→ Exercise aim
State, as a number alone, how many lines of the data contain the string "baike".

**** Source data

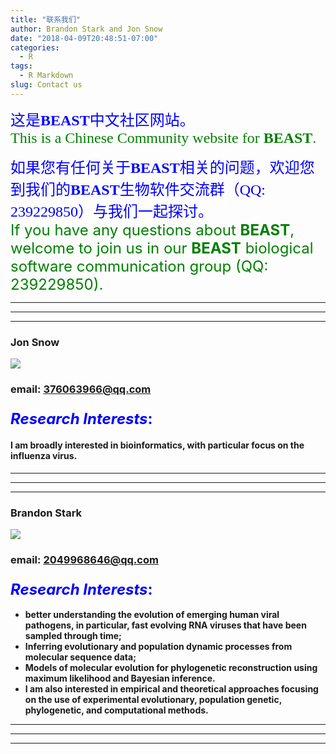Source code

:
 ```yaml
---
title: "联系我们"
author: Brandon Stark and Jon Snow
date: "2018-04-09T20:48:51-07:00"
categories:
  - R
tags:
  - R Markdown
slug: Contact us
---
```


>
<font color = blue size = 5 face = "华文楷体">这是**BEAST**中文社区网站。</font>    
<font color = green size = 5 face = "华文楷体">This is a Chinese Community website for **BEAST**.</font>

>
<font color = blue size = 5 face = "华文楷体">如果您有任何关于**BEAST**相关的问题，欢迎您到我们的**BEAST**生物软件交流群（QQ: 239229850）与我们一起探讨。</font>    
<font color = green size = 5>If you have any questions about **BEAST**, welcome to join us in our **BEAST** biological software communication group (QQ: 239229850).</font>

-----------------------------------------------------------------------------------------------
-----------------------------------------------------------------------------------------------
-----------------------------------------------------------------------------------------------

### **Jon Snow**

![](https://gss0.bdstatic.com/-4o3dSag_xI4khGkpoWK1HF6hhy/baike/w%3D268%3Bg%3D0/sign=23437e3cd333c895a67e9f7de92814cd/b3b7d0a20cf431ade7884a924136acaf2fdd98c6.jpg)

### email: 376063966@qq.com

### <font color = Blue size = 5>*Research Interests*:</font>

#### **I am broadly interested in bioinformatics, with particular focus on the influenza virus.**

-----------------------------------------------------------------------------------------------
-----------------------------------------------------------------------------------------------
-----------------------------------------------------------------------------------------------

### **Brandon Stark**

![](https://gss2.bdstatic.com/9fo3dSag_xI4khGkpoWK1HF6hhy/baike/w%3D268%3Bg%3D0/sign=1e963699880a19d8cb0383030bc1e5b6/503d269759ee3d6d87d2e8e34b166d224f4ade86.jpg)

### email: 2049968646@qq.com


### <font color = Blue size = 5>*Research Interests*:</font>

>
* **better understanding the evolution of emerging human viral pathogens, in particular, fast evolving RNA viruses that have been sampled through time;** 
* **Inferring evolutionary and population dynamic processes from molecular sequence data;**
* **Models of molecular evolution for phylogenetic reconstruction using maximum likelihood and Bayesian inference.**
* **I am also interested in empirical and theoretical approaches focusing on the use of experimental evolutionary, population genetic, phylogenetic, and computational methods.**

-----------------------------------------------------------------------------------------------
-----------------------------------------------------------------------------------------------
-----------------------------------------------------------------------------------------------
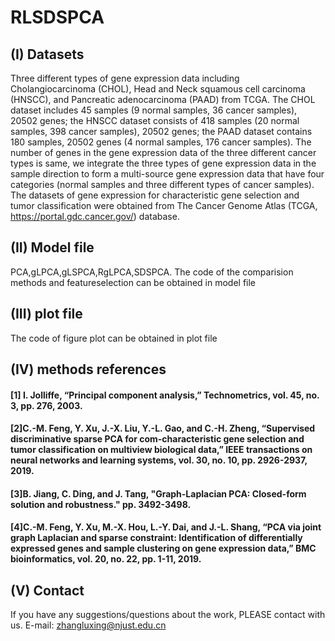 # RLSDSPCA

## (I) Datasets
Three different types of gene expression data including Cholangiocarcinoma (CHOL), Head and Neck squamous cell carcinoma (HNSCC), and Pancreatic adenocarcinoma (PAAD) from TCGA. The CHOL dataset includes 45 samples (9 normal samples, 36 cancer samples), 20502 genes; the HNSCC dataset consists of 418 samples (20 normal samples, 398 cancer samples), 20502 genes; the PAAD dataset contains 180 samples, 20502 genes (4 normal samples, 176 cancer samples). The number of genes in the gene expression data of the three different cancer types is same, we integrate the three types of gene expression data in the sample direction to form a multi-source gene expression data that have four categories (normal samples and three different types of cancer samples).
The datasets of gene expression for characteristic gene selection and tumor classification were obtained from The Cancer Genome Atlas (TCGA, https://portal.gdc.cancer.gov/) database.
## (II) Model file
PCA,gLPCA,gLSPCA,RgLPCA,SDSPCA. The code of the comparision methods and featureselection can be obtained in model file
## (III)  plot file
The code of figure plot can be obtained in plot file
## (IV) methods references
#### [1] I. Jolliffe, “Principal component analysis,” Technometrics, vol. 45, no. 3, pp. 276, 2003.
#### [2]C.-M. Feng, Y. Xu, J.-X. Liu, Y.-L. Gao, and C.-H. Zheng, “Supervised discriminative sparse PCA for com-characteristic gene selection and tumor classification on multiview biological data,” IEEE transactions on neural networks and learning systems, vol. 30, no. 10, pp. 2926-2937, 2019.
#### [3]B. Jiang, C. Ding, and J. Tang, "Graph-Laplacian PCA: Closed-form solution and robustness." pp. 3492-3498.
#### [4]C.-M. Feng, Y. Xu, M.-X. Hou, L.-Y. Dai, and J.-L. Shang, “PCA via joint graph Laplacian and sparse constraint: Identification of differentially expressed genes and sample clustering on gene expression data,” BMC bioinformatics, vol. 20, no. 22, pp. 1-11, 2019.
## (V) Contact 
If you have any suggestions/questions about the work, PLEASE contact with us. E-mail: zhangluxing@njust.edu.cn
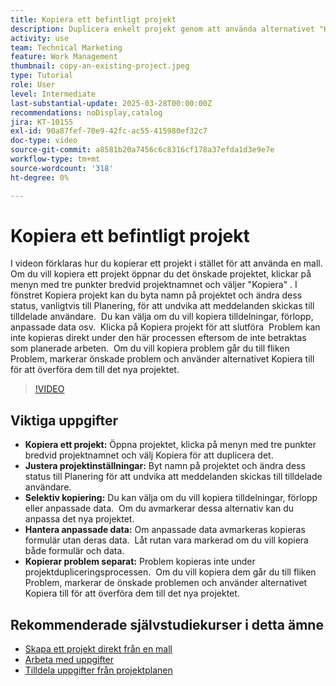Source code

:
 ```yaml
---
title: Kopiera ett befintligt projekt
description: Duplicera enkelt projekt genom att använda alternativet "Kopiera" på menyn med tre punkter, byta namn på och ange status till "Planera", kopiera egna data och formulär och överföra problemen separat via fliken Problem för skräddarsydda projektinställningar.
activity: use
team: Technical Marketing
feature: Work Management
thumbnail: copy-an-existing-project.jpeg
type: Tutorial
role: User
level: Intermediate
last-substantial-update: 2025-03-28T00:00:00Z
recommendations: noDisplay,catalog
jira: KT-10155
exl-id: 90a87fef-70e9-42fc-ac55-415980ef32c7
doc-type: video
source-git-commit: a8581b20a7456c6c8316cf178a37efda1d3e9e7e
workflow-type: tm+mt
source-wordcount: '318'
ht-degree: 0%

---
```


# Kopiera ett befintligt projekt

I videon förklaras hur du kopierar ett projekt i stället för att använda en mall. &#x200B; Om du vill kopiera ett projekt öppnar du det önskade projektet, klickar på menyn med tre punkter bredvid projektnamnet och väljer &quot;Kopiera&quot; &#x200B;. I fönstret Kopiera projekt kan du byta namn på projektet och ändra dess status, vanligtvis till Planering, för att undvika att meddelanden skickas till tilldelade användare. &#x200B; Du kan välja om du vill kopiera tilldelningar, förlopp, anpassade data osv. &#x200B;
Klicka på Kopiera projekt för att slutföra &#x200B;
Problem kan inte kopieras direkt under den här processen eftersom de inte betraktas som planerade arbeten. &#x200B; Om du vill kopiera problem går du till fliken Problem, markerar önskade problem och använder alternativet Kopiera till för att överföra dem till det nya projektet. &#x200B;


>[!VIDEO](https://video.tv.adobe.com/v/3456042/?quality=12&learn=on&enablevpops&captions=swe)

## Viktiga uppgifter

* **Kopiera ett projekt:** Öppna projektet, klicka på menyn med tre punkter bredvid projektnamnet och välj Kopiera för att duplicera det. &#x200B;
* **Justera projektinställningar:** Byt namn på projektet och ändra dess status till Planering för att undvika att meddelanden skickas till tilldelade användare.
* **Selektiv kopiering:** Du kan välja om du vill kopiera tilldelningar, förlopp eller anpassade data. &#x200B; Om du avmarkerar dessa alternativ kan du anpassa det nya projektet.
* **Hantera anpassade data:** Om anpassade data avmarkeras kopieras formulär utan deras data. &#x200B; Låt rutan vara markerad om du vill kopiera både formulär och data. &#x200B;
* **Kopierar problem separat:** Problem kopieras inte under projektdupliceringsprocessen. &#x200B; Om du vill kopiera dem går du till fliken Problem, markerar de önskade problemen och använder alternativet Kopiera till för att överföra dem till det nya projektet. &#x200B;


## Rekommenderade självstudiekurser i detta ämne

* [Skapa ett projekt direkt från en mall](/help/manage-work/create-and-manage-project-templates/create-a-project-directly-from-a-template.md)
* [Arbeta med uppgifter](/help/manage-work/tasks/work-with-tasks.md)
* [Tilldela uppgifter från projektplanen](/help/manage-work/tasks/assign-tasks-from-the-project-plan.md)
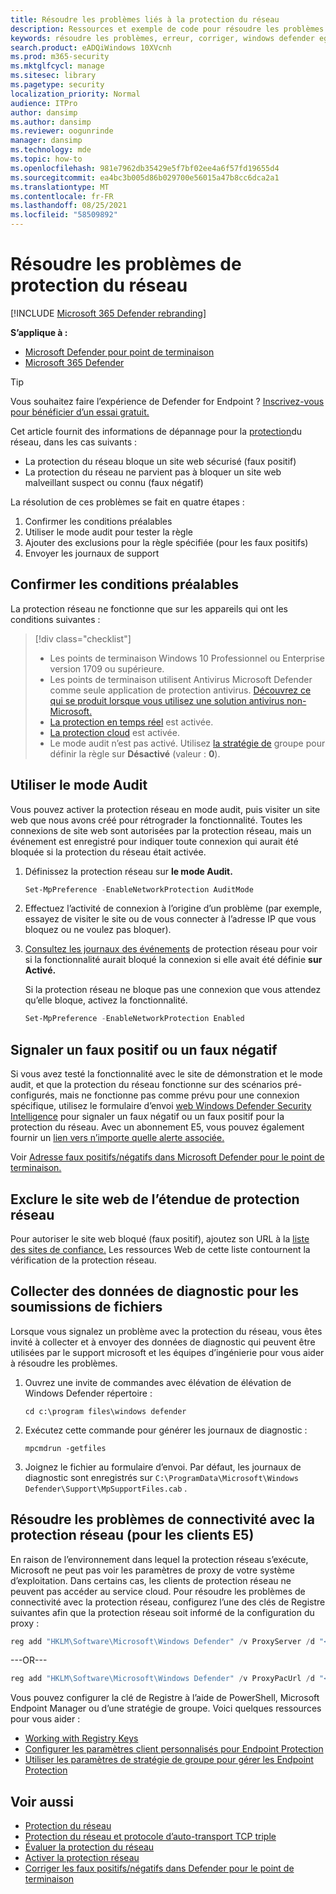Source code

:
 ```yaml
---
title: Résoudre les problèmes liés à la protection du réseau
description: Ressources et exemple de code pour résoudre les problèmes avec la protection réseau dans Microsoft Defender for Endpoint.
keywords: résoudre les problèmes, erreur, corriger, windows defender eg, asr, rules, hips, troubleshoot, audit, exclusion, false positive, broken, blocking, Microsoft Defender for Endpoint
search.product: eADQiWindows 10XVcnh
ms.prod: m365-security
ms.mktglfcycl: manage
ms.sitesec: library
ms.pagetype: security
localization_priority: Normal
audience: ITPro
author: dansimp
ms.author: dansimp
ms.reviewer: oogunrinde
manager: dansimp
ms.technology: mde
ms.topic: how-to
ms.openlocfilehash: 981e7962db35429e5f7bf02ee4a6f57fd19655d4
ms.sourcegitcommit: ea4bc3b005d86b029700e56015a47b8cc6dca2a1
ms.translationtype: MT
ms.contentlocale: fr-FR
ms.lasthandoff: 08/25/2021
ms.locfileid: "58509892"
---
```

# <a name="troubleshoot-network-protection"></a>Résoudre les problèmes de protection du réseau

[!INCLUDE [Microsoft 365 Defender rebranding](../../includes/microsoft-defender.md)]

**S’applique à :**
- [Microsoft Defender pour point de terminaison](https://go.microsoft.com/fwlink/p/?linkid=2154037)
- [Microsoft 365 Defender](https://go.microsoft.com/fwlink/?linkid=2118804)

> [!TIP]
> Vous souhaitez faire l’expérience de Defender for Endpoint ? [Inscrivez-vous pour bénéficier d’un essai gratuit.](https://signup.microsoft.com/create-account/signup?products=7f379fee-c4f9-4278-b0a1-e4c8c2fcdf7e&ru=https://aka.ms/MDEp2OpenTrial?ocid=docs-wdatp-pullalerts-abovefoldlink)

Cet article fournit des informations de dépannage pour la [protection](network-protection.md)du réseau, dans les cas suivants :

- La protection du réseau bloque un site web sécurisé (faux positif)
- La protection du réseau ne parvient pas à bloquer un site web malveillant suspect ou connu (faux négatif)

La résolution de ces problèmes se fait en quatre étapes :

1. Confirmer les conditions préalables
2. Utiliser le mode audit pour tester la règle
3. Ajouter des exclusions pour la règle spécifiée (pour les faux positifs)
4. Envoyer les journaux de support

## <a name="confirm-prerequisites"></a>Confirmer les conditions préalables

La protection réseau ne fonctionne que sur les appareils qui ont les conditions suivantes :

> [!div class="checklist"]
>
> - Les points de terminaison Windows 10 Professionnel ou Enterprise version 1709 ou supérieure.
> - Les points de terminaison utilisent Antivirus Microsoft Defender comme seule application de protection antivirus. [Découvrez ce qui se produit lorsque vous utilisez une solution antivirus non-Microsoft.](/windows/security/threat-protection/microsoft-defender-antivirus/microsoft-defender-antivirus-compatibility)
> - [La protection en temps réel](/windows/security/threat-protection/microsoft-defender-antivirus/configure-real-time-protection-microsoft-defender-antivirus) est activée.
> - [La protection cloud](/windows/security/threat-protection/microsoft-defender-antivirus/enable-cloud-protection-microsoft-defender-antivirus) est activée.
> - Le mode audit n’est pas activé. Utilisez [la stratégie de](enable-network-protection.md#group-policy) groupe pour définir la règle sur **Désactivé** (valeur : **0**).

## <a name="use-audit-mode"></a>Utiliser le mode Audit

Vous pouvez activer la protection réseau en mode audit, puis visiter un site web que nous avons créé pour rétrograder la fonctionnalité. Toutes les connexions de site web sont autorisées par la protection réseau, mais un événement est enregistré pour indiquer toute connexion qui aurait été bloquée si la protection du réseau était activée.

1. Définissez la protection réseau sur **le mode Audit.**

   ```PowerShell
   Set-MpPreference -EnableNetworkProtection AuditMode
   ```

2. Effectuez l’activité de connexion à l’origine d’un problème (par exemple, essayez de visiter le site ou de vous connecter à l’adresse IP que vous bloquez ou ne voulez pas bloquer).

3. [Consultez les journaux des événements](network-protection.md#review-network-protection-events-in-windows-event-viewer) de protection réseau pour voir si la fonctionnalité aurait bloqué la connexion si elle avait été définie **sur Activé.**

   Si la protection réseau ne bloque pas une connexion que vous attendez qu’elle bloque, activez la fonctionnalité.

   ```PowerShell
   Set-MpPreference -EnableNetworkProtection Enabled
   ```

## <a name="report-a-false-positive-or-false-negative"></a>Signaler un faux positif ou un faux négatif

Si vous avez testé la fonctionnalité avec le site de démonstration et le mode audit, et que la protection du réseau fonctionne sur des scénarios pré-configurés, mais ne fonctionne pas comme prévu pour une connexion spécifique, utilisez le formulaire d’envoi [web Windows Defender Security Intelligence](https://www.microsoft.com/wdsi/filesubmission) pour signaler un faux négatif ou un faux positif pour la protection du réseau. Avec un abonnement E5, vous pouvez également fournir un [lien vers n’importe quelle alerte associée.](alerts-queue.md)

Voir [Adresse faux positifs/négatifs dans Microsoft Defender pour le point de terminaison.](defender-endpoint-false-positives-negatives.md)

## <a name="exclude-website-from-network-protection-scope"></a>Exclure le site web de l’étendue de protection réseau

Pour autoriser le site web bloqué (faux positif), ajoutez son URL à la [liste des sites de confiance.](https://blogs.msdn.microsoft.com/asiatech/2014/08/19/how-to-add-web-sites-to-trusted-sites-via-gpo-from-dc-installed-ie10-or-higher-ie-version/) Les ressources Web de cette liste contournent la vérification de la protection réseau.

## <a name="collect-diagnostic-data-for-file-submissions"></a>Collecter des données de diagnostic pour les soumissions de fichiers

Lorsque vous signalez un problème avec la protection du réseau, vous êtes invité à collecter et à envoyer des données de diagnostic qui peuvent être utilisées par le support microsoft et les équipes d’ingénierie pour vous aider à résoudre les problèmes.

1. Ouvrez une invite de commandes avec élévation de élévation de Windows Defender répertoire :

   ```console
   cd c:\program files\windows defender
   ```

2. Exécutez cette commande pour générer les journaux de diagnostic :

   ```console
   mpcmdrun -getfiles
   ```

3. Joignez le fichier au formulaire d’envoi. Par défaut, les journaux de diagnostic sont enregistrés sur `C:\ProgramData\Microsoft\Windows Defender\Support\MpSupportFiles.cab` .

## <a name="resolve-connectivity-issues-with-network-protection-for-e5-customers"></a>Résoudre les problèmes de connectivité avec la protection réseau (pour les clients E5)

En raison de l’environnement dans lequel la protection réseau s’exécute, Microsoft ne peut pas voir les paramètres de proxy de votre système d’exploitation. Dans certains cas, les clients de protection réseau ne peuvent pas accéder au service cloud. Pour résoudre les problèmes de connectivité avec la protection réseau, configurez l’une des clés de Registre suivantes afin que la protection réseau soit informé de la configuration du proxy :

```powershell
reg add "HKLM\Software\Microsoft\Windows Defender" /v ProxyServer /d "<proxy IP address: Port>" /f
```

---OR---

```powershell
reg add "HKLM\Software\Microsoft\Windows Defender" /v ProxyPacUrl /d "<Proxy PAC url>" /f
```

Vous pouvez configurer la clé de Registre à l’aide de PowerShell, Microsoft Endpoint Manager ou d’une stratégie de groupe. Voici quelques ressources pour vous aider :

- [Working with Registry Keys](/powershell/scripting/samples/working-with-registry-keys)
- [Configurer les paramètres client personnalisés pour Endpoint Protection](/mem/configmgr/protect/deploy-use/endpoint-protection-configure-client)
- [Utiliser les paramètres de stratégie de groupe pour gérer les Endpoint Protection](/mem/configmgr/protect/deploy-use/endpoint-protection-group-policies)

## <a name="see-also"></a>Voir aussi

- [Protection du réseau](network-protection.md)
- [Protection du réseau et protocole d’auto-transport TCP triple](network-protection.md#network-protection-and-the-tcp-three-way-handshake)
- [Évaluer la protection du réseau](evaluate-network-protection.md)
- [Activer la protection réseau](enable-network-protection.md)
- [Corriger les faux positifs/négatifs dans Defender pour le point de terminaison](defender-endpoint-false-positives-negatives.md)
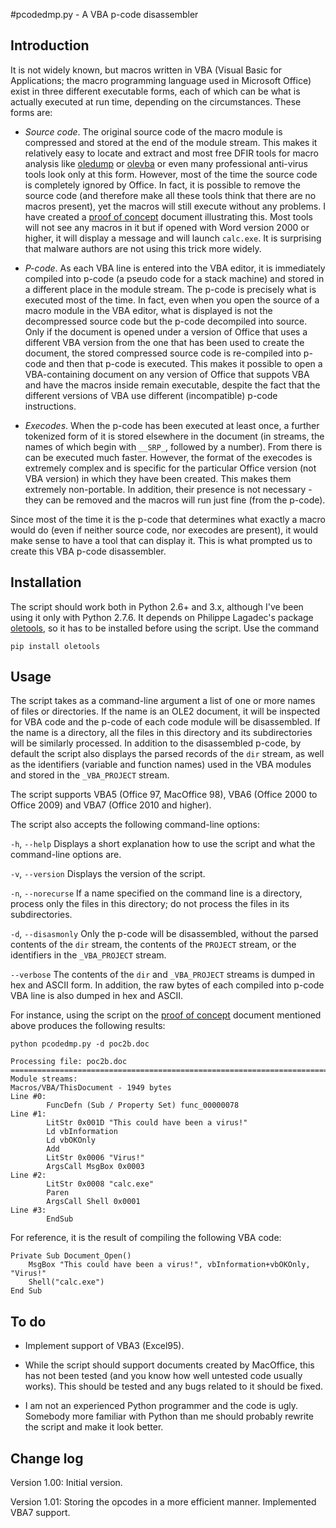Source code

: #pcodedmp.py - A VBA p-code disassembler

## Introduction

It is not widely known, but macros written in VBA (Visual Basic for Applications; the macro programming language used in Microsoft Office) exist in three different executable forms, each of which can be what is actually executed at run time, depending on the circumstances. These forms are:

- _Source code_. The original source code of the macro module is compressed and stored at the end of the module stream. This makes it relatively easy to locate and extract and most free DFIR tools for macro analysis like [oledump](https://blog.didierstevens.com/programs/oledump-py/) or [olevba](http://www.decalage.info/python/olevba) or even many professional anti-virus tools look only at this form. However, most of the time the source code is completely ignored by Office. In fact, it is possible to remove the source code (and therefore make all these tools think that there are no macros present), yet the macros will still execute without any problems. I have created a [proof of concept](http://bontchev.my.contact.bg/poc2b.doc) document illustrating this. Most tools will not see any macros in it but if opened with Word version 2000 or higher, it will display a message and will launch `calc.exe`. It is surprising that malware authors are not using this trick more widely.

- _P-code_. As each VBA line is entered into the VBA editor, it is immediately compiled into p-code (a pseudo code for a stack machine) and stored in a different place in the module stream. The p-code is precisely what is executed most of the time. In fact, even when you open the source of a macro module in the VBA editor, what is displayed is not the decompressed source code but the p-code decompiled into source. Only if the document is opened under a version of Office that uses a different VBA version from the one that has been used to create the document, the stored compressed source code is re-compiled into p-code and then that p-code is executed. This makes it possible to open a VBA-containing document on any version of Office that suppots VBA and have the macros inside remain executable, despite the fact that the different versions of VBA use different (incompatible) p-code instructions.

- _Execodes_. When the p-code has been executed at least once, a further tokenized form of it is stored elsewhere in the document (in streams, the names of which begin with `__SRP_`, followed by a number). From there is can be executed much faster. However, the format of the execodes is extremely complex and is specific for the particular Office version (not VBA version) in which they have been created. This makes them extremely non-portable. In addition, their presence is not necessary - they can be removed and the macros will run just fine (from the p-code).

Since most of the time it is the p-code that determines what exactly a macro would do (even if neither source code, nor execodes are present), it would make sense to have a tool that can display it. This is what prompted us to create this VBA p-code disassembler.

## Installation

The script should work both in Python 2.6+ and 3.x, although I've been using it only with Python 2.7.6. It depends on Philippe Lagadec's package [oletools](https://github.com/decalage2/oletools), so it has to be installed before using the script. Use the command

	pip install oletools

## Usage

The script takes as a command-line argument a list of one or more names of files or directories. If the name is an OLE2 document, it will be inspected for VBA code and the p-code of each code module will be disassembled. If the name is a directory, all the files in this directory and its subdirectories will be similarly processed. In addition to the disassembled p-code, by default the script also displays the parsed records of the `dir` stream, as well as the identifiers (variable and function names) used in the VBA modules and stored in the `_VBA_PROJECT` stream.

The script supports VBA5 (Office 97, MacOffice 98), VBA6 (Office 2000 to Office 2009) and VBA7 (Office 2010 and higher).

The script also accepts the following command-line options:

`-h`, `--help`	Displays a short explanation how to use the script and what the command-line options are.

`-v`, `--version`	Displays the version of the script.

`-n`, `--norecurse` If a name specified on the command line is a directory, process only the files in this directory; do not process the files in its subdirectories.

`-d`, `--disasmonly`	Only the p-code will be disassembled, without the parsed contents of the `dir` stream, the contents of the `PROJECT` stream, or the identifiers in the `_VBA_PROJECT` stream.

`--verbose`	The contents of the `dir` and `_VBA_PROJECT` streams is dumped in hex and ASCII form. In addition, the raw bytes of each compiled into p-code VBA line is also dumped in hex and ASCII.

For instance, using the script on the [proof of concept](http://bontchev.my.contact.bg/poc2b.doc) document mentioned above produces the following results:

	python pcodedmp.py -d poc2b.doc

	Processing file: poc2b.doc
	===============================================================================
	Module streams:
	Macros/VBA/ThisDocument - 1949 bytes
	Line #0:
	        FuncDefn (Sub / Property Set) func_00000078
	Line #1:
	        LitStr 0x001D "This could have been a virus!"
	        Ld vbInformation
	        Ld vbOKOnly
	        Add
	        LitStr 0x0006 "Virus!"
	        ArgsCall MsgBox 0x0003
	Line #2:
	        LitStr 0x0008 "calc.exe"
	        Paren
	        ArgsCall Shell 0x0001
	Line #3:
	        EndSub

For reference, it is the result of compiling the following VBA code:

	Private Sub Document_Open()
	    MsgBox "This could have been a virus!", vbInformation+vbOKOnly, "Virus!"
	    Shell("calc.exe")
	End Sub

## To do

- Implement support of VBA3 (Excel95).

- While the script should support documents created by MacOffice, this has not been tested (and you know how well untested code usually works). This should be tested and any bugs related to it should be fixed.

- I am not an experienced Python programmer and the code is ugly. Somebody more familiar with Python than me should probably rewrite the script and make it look better.

## Change log

Version 1.00:	Initial version.

Version 1.01:	Storing the opcodes in a more efficient manner. Implemented VBA7 support.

********

→ Result
2